Whatever the kink or flaw in the system is, be it carelessness or unforseeable misfortune, the public is not happy with the situation in Laurel, Montana (near Yellowstone National Park).
On Monday, July 4, Exxon Mobil admitted that the spill had spread five miles further than they estimated just a day beforehand.
Exxon Mobil Pipeline Co. President Gary Pruessing and Montana Governor Brian Schweitzer have both announced their committment to take whatever actions necessary to combat the current crisis.
Meanwhile, concerns and fears of another pipeline bursting linger as the decision of whether or not to deactivate the other pipelines has not yet been confirmed.
This weekend a 12-inch pipeline at the bottom of Yellowstone River, near Billings burst, spilling an estimated 42,000 gallons of oil into the waterway.
Exxon Mobil is continuing their efforts to check the air and water for safety measures. At this time, the degree of wildlife damage is uncertain.

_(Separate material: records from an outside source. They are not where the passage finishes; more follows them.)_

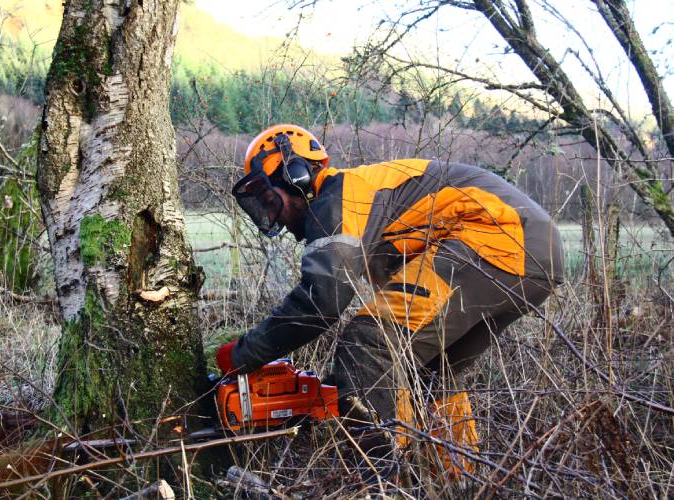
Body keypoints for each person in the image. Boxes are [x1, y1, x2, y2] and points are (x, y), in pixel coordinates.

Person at [216, 124, 564, 477]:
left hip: (501, 236)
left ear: (297, 177)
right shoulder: (367, 209)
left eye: (273, 202)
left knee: (369, 343)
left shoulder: (338, 199)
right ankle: (457, 481)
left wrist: (245, 353)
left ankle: (381, 484)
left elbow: (322, 301)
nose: (277, 218)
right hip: (532, 249)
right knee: (428, 371)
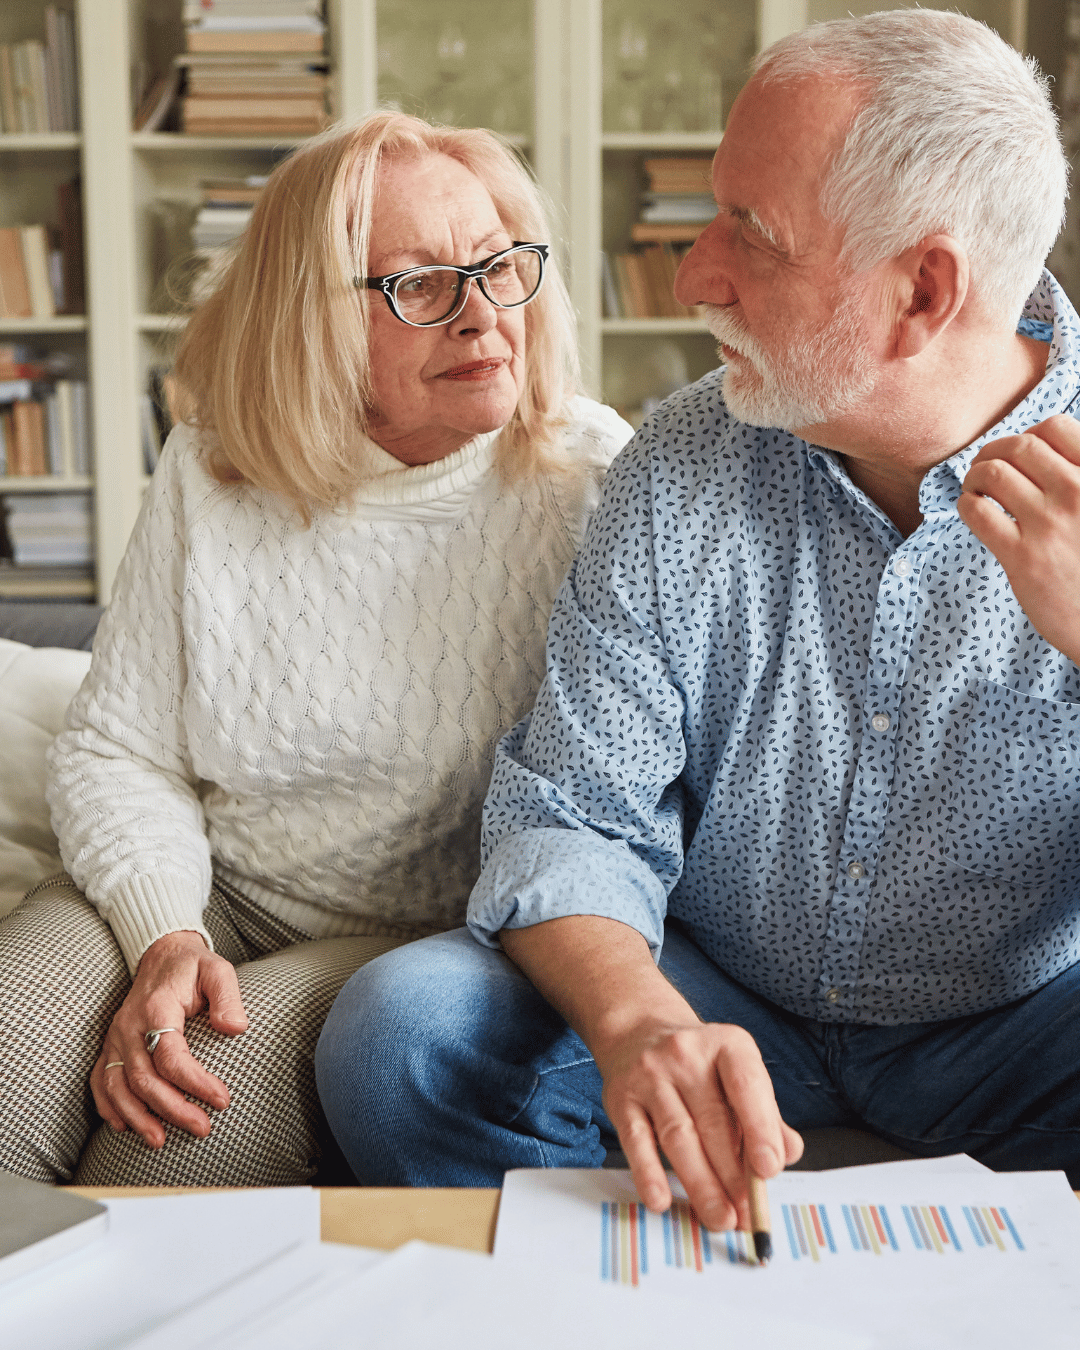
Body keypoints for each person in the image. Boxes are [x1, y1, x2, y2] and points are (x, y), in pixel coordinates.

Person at [315, 8, 1080, 1230]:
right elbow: (570, 812)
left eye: (753, 237)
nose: (691, 278)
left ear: (924, 290)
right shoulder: (679, 462)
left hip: (1020, 1030)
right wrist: (638, 1023)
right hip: (718, 988)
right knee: (400, 1037)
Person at [0, 111, 630, 1188]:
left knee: (161, 1152)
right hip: (206, 888)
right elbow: (122, 750)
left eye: (499, 267)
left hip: (409, 939)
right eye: (420, 283)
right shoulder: (212, 468)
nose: (484, 317)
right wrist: (166, 937)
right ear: (314, 319)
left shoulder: (590, 477)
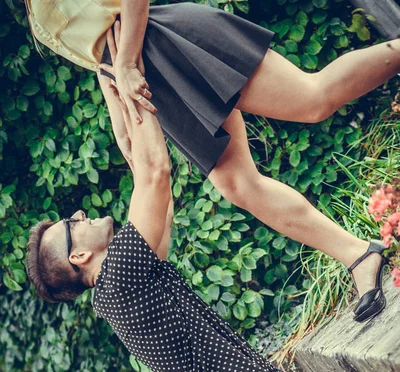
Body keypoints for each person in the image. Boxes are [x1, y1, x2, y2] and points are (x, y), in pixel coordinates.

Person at [25, 25, 400, 372]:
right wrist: (124, 68)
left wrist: (110, 71)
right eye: (72, 222)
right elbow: (153, 171)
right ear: (79, 255)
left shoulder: (130, 276)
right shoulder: (120, 280)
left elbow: (136, 156)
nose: (79, 210)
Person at [23, 0, 399, 321]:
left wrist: (124, 67)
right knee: (238, 184)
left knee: (312, 99)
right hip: (143, 77)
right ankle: (359, 255)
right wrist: (117, 108)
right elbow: (98, 53)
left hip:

Some locals have reported sickness due to exposure to the oil fumes. A goat farmer by the name of Mike Scott confronted Pruessing, angry that his wife had to be hospitalized in response to her reaction to those fumes: dizziness, nausea, and trouble breathing. She was diagnosed on Monday with acute hydrocarbon exposure.
Many residents were evacuted Saturday, but have since been allowed to return. Clean-up processes are underway, yet it is unclear how long it will take, with some inevitable irreversible damage to the nearby wildlife ecosystem.